Kasus bermula saat Zahara (42) dinikahi oleh Syahril di Desa Lamdingin, Kecamatan Kuta Alam, Kota Banda Aceh, pada 25 Agustus 2008. Namun siapa sangka, ternyata Syahril telah mempunyai istri yaitu Marlinda Susanti. Perkawinan Syaril dengan Zahara itu pun menghancurleburkan perasaan Marlinda. Tidak terima dipoligami, Marlinda melaporkan suaminya dan Zahara ke Polresta Banda Aceh.
Setelah diproses hukum, Syahril dan Zahara diadili dengan berkas terpisah.

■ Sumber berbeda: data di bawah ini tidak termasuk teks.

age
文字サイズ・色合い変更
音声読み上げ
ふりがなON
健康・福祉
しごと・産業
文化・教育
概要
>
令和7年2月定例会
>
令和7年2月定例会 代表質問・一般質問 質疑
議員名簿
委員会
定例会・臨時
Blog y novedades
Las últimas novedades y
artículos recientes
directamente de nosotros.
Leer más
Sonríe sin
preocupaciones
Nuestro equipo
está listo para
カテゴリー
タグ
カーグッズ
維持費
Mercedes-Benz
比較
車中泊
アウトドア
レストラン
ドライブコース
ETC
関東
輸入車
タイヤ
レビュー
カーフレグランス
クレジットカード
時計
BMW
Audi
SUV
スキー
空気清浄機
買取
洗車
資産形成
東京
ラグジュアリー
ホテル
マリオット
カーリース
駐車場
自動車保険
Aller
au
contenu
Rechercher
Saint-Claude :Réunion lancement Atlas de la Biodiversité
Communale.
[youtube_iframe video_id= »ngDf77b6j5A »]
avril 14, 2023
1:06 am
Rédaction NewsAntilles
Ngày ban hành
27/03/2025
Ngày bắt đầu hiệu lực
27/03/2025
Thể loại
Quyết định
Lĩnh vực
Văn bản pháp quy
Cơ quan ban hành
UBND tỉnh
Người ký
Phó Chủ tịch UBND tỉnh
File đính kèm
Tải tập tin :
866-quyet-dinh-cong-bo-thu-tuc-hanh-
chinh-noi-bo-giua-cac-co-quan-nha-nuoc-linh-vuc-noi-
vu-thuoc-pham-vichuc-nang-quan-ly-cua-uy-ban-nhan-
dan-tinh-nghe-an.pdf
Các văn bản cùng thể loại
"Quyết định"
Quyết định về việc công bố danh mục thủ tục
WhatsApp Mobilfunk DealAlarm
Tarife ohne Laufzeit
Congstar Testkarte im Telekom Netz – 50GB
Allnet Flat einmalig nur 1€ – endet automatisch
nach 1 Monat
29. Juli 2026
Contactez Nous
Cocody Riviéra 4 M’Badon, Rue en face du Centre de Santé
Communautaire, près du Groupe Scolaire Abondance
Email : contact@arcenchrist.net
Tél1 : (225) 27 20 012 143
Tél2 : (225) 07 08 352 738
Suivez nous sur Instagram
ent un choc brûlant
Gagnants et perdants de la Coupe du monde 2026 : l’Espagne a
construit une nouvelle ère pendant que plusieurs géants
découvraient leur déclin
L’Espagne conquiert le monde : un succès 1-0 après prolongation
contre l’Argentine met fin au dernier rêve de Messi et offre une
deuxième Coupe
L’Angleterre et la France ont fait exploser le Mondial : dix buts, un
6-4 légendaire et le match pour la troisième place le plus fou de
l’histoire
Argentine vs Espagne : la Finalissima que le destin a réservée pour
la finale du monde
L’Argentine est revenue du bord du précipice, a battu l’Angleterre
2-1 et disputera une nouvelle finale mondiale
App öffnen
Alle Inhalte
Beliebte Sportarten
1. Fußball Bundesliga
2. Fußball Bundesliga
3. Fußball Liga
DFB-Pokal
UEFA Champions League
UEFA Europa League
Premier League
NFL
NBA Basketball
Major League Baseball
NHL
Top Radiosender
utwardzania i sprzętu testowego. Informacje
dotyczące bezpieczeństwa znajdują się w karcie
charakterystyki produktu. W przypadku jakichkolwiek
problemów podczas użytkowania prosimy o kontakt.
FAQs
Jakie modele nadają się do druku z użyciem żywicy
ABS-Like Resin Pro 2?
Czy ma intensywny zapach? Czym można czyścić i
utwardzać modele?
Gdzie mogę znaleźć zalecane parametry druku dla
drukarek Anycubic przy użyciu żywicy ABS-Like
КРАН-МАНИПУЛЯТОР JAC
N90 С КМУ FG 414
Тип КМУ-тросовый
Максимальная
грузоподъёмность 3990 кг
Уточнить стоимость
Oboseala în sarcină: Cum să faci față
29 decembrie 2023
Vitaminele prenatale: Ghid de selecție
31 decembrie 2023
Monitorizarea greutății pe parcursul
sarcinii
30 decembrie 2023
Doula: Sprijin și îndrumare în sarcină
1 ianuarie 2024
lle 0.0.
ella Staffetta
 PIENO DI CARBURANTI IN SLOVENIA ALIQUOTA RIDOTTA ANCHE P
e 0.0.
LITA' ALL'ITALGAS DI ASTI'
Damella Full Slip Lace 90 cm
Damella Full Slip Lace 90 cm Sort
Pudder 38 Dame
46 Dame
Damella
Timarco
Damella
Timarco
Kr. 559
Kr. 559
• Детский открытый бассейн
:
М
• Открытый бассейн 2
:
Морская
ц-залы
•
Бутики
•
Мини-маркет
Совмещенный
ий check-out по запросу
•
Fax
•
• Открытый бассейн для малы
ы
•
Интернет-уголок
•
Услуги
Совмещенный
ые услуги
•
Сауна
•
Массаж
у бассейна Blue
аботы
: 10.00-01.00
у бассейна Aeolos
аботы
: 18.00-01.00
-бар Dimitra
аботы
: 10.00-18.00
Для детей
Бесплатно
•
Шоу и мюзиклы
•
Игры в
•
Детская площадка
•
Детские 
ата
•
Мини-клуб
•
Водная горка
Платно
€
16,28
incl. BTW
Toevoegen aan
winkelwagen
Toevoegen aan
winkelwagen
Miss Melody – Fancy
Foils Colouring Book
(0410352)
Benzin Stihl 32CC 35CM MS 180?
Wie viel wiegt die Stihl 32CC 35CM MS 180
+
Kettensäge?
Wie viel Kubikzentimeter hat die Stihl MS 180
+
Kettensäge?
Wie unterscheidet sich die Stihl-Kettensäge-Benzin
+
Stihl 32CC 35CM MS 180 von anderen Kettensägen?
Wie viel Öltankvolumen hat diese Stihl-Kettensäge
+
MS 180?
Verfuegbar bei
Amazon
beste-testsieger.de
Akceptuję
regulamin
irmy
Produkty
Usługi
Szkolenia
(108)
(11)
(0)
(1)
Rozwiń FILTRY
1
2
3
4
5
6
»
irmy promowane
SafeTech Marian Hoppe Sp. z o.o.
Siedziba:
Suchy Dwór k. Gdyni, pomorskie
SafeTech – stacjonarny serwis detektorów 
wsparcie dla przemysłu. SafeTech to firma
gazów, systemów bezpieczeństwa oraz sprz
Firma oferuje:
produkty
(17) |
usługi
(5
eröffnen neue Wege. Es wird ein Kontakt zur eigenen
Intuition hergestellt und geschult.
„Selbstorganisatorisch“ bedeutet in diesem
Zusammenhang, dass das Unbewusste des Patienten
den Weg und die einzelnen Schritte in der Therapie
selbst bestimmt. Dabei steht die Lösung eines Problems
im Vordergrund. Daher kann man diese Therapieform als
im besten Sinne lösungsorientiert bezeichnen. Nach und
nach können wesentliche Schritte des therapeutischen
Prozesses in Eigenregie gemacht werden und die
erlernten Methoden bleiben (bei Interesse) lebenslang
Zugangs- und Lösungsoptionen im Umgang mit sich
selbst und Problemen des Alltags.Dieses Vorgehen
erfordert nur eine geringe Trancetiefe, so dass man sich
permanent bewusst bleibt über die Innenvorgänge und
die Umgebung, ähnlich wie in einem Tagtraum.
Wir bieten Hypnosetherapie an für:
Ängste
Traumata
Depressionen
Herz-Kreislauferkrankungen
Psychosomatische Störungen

Zahara didakwa dengan pasal 279 ayat 1 kedua KUHP yang berbunyi 'Diancam dengan pidana penjara paling lama lima tahun barang siapa mengadakan perkawinan padahal mengetahui bahwa perkawinan atau perkawinan-perkawinan pihak lain menjadi penghalang untuk itu'. Jaksa menuntut Zahara selama 2 bulan penjara.
Dalam vonis yang dibacakan pada 26 Juli 2011, Pengadilan Negeri (PN) Banda Aceh membebaskan Zahara. Tidak terima, lalu jaksa mengajukan kasasi. Nah, di sinilah kejanggalan MA muncul. Yaitu dakwaan jaksa adalah kasus poligami, tetapi dalam pertimbangan MA muncul pertimbangan pasal zina.
"Bahwa Judex Facti tidak salah dalam menerapkan hukum karena telah mempertimbangkan hal-hal yang relevan secara yuridis dengan benar yaitu antara Terdakwa dengan Drs M Syahril telah melakukan pernikahan sehingga ternyata tidak ada perzinaan dalam perbuatan Terdakwa," putus majelis hakim kasasi seperti dilansir website MA yang dikutip detikcom, Kamis (27/3/2014).
Mengapa ada pertimbangan zina dalam putusan MA? Tidak dijelaskan dalam putusan yang diketok oleh ketua majelis hakim Dr Artidjo Alkostar dengan hakim anggota Sofyan Sitompul dan Dudu Duswara tersebut. Namun antara poligami dan zina merupakan pasal yang berbeda. Perzinaan diatur dalam Pasal 284 KUHP:
1. Diancam dengan pidana penjara paling lama sembilan bulan :
a. seorang pria yang telah kawin yang melakukan gendak (overspel), padahal diketahui bahwa1 pasal 27 BW berlaku baginya
b. seorang wanita yang telah kawin yang melakukan gendak, padahal diketahui bahwa pasal 27 BW berlaku baginya
2. a. seorang pria yang turut serta melakukan perbuatan itu, padahal diketahuinya bahwa yang turut bersalah telah kawin
b. seorang wanita yang telah kawin yang turut serta melakukan perbuatan itu, padahal diketahui olehnya bahwa yang turut bersalah telah kawin dan pasal 27 BW berlaku baginya.
Meski dakwaan dan pertimbangan berseberangan, MA tetap memutus pada 30 Juli 2012 itu dan menyatakan permohonan kasasi tidak diterima.
Masuknya pertimbangan janggal tersebut mengingatkan pada kasus Krisna Kumar Tolaram Gang Tani alias Anand Krishna. Dalam putusan kasasi itu, tiba-tiba Jaksa Penuntut Umum (JPU) mencantumkan kasus pidana merek sebagai salah satu alasan kasasi. Namun dalam vonisnya, MA tidak mengoreksi pertimbangan merek tersebut. Padahal Anand didakwa kasus pencabulan.